## DIRECTIONS FOR THIS TASK
Pick out every line in the entries below that contains the word "shown", and copy each of those lines in full.
□ □ □ □ □ □ □
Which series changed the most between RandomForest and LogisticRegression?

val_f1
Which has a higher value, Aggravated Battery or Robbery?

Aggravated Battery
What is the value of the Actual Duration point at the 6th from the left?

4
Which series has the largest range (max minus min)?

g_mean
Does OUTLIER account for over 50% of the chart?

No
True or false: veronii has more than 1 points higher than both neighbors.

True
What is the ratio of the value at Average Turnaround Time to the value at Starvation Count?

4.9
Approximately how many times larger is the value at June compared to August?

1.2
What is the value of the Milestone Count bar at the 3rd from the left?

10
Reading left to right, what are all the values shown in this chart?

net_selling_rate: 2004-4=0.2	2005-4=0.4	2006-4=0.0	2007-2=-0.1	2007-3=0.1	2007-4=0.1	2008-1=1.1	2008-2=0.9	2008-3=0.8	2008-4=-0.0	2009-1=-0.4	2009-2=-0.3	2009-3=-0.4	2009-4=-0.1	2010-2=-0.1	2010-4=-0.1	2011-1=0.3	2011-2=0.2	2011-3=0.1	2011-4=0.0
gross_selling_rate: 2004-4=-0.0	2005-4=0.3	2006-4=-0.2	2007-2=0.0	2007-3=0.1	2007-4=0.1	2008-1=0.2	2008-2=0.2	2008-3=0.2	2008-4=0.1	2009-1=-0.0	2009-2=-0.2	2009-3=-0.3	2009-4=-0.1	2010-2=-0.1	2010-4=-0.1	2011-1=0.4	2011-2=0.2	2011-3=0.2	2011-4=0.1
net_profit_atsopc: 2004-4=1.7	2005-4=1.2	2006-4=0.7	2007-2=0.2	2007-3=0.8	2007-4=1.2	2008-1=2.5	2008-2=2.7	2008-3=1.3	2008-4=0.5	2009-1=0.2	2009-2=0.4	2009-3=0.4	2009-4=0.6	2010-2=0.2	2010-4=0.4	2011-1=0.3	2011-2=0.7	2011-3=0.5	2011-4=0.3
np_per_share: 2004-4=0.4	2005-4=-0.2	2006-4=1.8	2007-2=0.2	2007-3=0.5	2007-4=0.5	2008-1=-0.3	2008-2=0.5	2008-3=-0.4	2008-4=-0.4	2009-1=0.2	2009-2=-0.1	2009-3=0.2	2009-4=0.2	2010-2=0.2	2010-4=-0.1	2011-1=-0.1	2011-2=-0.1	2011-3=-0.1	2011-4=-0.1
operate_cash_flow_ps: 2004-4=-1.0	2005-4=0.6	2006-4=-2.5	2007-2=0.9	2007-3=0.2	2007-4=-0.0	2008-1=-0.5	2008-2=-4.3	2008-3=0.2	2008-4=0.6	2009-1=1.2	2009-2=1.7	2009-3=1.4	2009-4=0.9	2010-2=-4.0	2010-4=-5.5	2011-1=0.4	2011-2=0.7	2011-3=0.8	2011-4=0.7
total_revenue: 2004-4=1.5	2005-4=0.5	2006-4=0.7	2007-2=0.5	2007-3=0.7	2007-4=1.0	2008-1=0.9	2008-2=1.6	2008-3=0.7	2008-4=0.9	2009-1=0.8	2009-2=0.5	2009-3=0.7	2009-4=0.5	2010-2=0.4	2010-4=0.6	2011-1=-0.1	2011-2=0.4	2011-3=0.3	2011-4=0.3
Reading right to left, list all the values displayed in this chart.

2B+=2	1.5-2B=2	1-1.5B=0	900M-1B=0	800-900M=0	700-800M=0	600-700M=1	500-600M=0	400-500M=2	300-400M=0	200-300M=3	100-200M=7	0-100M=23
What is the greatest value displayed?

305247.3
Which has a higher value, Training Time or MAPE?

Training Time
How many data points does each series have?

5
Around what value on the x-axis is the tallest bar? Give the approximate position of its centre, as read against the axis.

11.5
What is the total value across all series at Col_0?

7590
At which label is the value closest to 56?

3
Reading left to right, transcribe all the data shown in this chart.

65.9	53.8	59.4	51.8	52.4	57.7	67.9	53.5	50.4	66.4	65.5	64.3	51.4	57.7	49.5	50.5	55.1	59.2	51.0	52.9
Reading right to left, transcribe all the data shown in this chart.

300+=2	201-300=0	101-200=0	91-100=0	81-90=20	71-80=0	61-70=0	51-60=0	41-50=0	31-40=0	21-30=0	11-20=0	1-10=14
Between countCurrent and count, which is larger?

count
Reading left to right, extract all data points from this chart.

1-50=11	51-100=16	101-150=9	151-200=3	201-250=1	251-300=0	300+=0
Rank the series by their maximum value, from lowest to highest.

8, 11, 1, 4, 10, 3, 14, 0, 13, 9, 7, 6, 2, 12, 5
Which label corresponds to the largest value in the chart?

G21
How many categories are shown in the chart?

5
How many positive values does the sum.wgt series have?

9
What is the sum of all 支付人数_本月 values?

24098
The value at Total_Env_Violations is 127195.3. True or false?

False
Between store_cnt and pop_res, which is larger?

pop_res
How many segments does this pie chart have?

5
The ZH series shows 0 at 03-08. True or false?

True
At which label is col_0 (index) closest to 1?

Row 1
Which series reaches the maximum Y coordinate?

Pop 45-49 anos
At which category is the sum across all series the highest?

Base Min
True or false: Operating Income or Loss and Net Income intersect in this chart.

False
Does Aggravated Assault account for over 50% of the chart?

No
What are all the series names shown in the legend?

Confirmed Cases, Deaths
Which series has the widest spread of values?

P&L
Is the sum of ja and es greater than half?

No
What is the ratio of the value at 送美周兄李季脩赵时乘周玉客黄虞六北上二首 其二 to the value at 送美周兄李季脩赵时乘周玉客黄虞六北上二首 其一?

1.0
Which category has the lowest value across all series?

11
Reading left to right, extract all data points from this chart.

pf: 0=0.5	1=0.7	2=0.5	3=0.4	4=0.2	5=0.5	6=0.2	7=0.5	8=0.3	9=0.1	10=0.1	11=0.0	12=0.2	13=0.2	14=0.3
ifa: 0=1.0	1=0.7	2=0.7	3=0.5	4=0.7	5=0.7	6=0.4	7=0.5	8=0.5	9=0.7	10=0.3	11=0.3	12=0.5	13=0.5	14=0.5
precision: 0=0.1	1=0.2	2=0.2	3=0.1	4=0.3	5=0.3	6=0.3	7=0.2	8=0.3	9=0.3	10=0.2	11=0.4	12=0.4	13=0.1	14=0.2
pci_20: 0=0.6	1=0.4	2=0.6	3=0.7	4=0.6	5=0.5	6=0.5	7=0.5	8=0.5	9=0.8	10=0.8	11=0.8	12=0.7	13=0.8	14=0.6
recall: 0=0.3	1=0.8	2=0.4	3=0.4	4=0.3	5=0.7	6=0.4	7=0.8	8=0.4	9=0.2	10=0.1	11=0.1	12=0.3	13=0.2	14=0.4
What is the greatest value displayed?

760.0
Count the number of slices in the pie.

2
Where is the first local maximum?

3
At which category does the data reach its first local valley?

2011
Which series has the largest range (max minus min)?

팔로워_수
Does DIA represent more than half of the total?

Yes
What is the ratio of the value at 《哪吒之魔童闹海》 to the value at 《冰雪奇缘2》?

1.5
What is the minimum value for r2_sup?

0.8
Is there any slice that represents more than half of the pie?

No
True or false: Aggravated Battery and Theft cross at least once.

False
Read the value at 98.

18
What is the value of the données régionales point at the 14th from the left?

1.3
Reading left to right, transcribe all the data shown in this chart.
□ □ □ □ □ □ □
## SOLUTION FOR THIS TASK
Reading left to right, what are all the values shown in this chart?
Reading left to right, transcribe all the data shown in this chart.
Reading right to left, transcribe all the data shown in this chart.
How many categories are shown in the chart?
What are all the series names shown in the legend?
Reading left to right, transcribe all the data shown in this chart.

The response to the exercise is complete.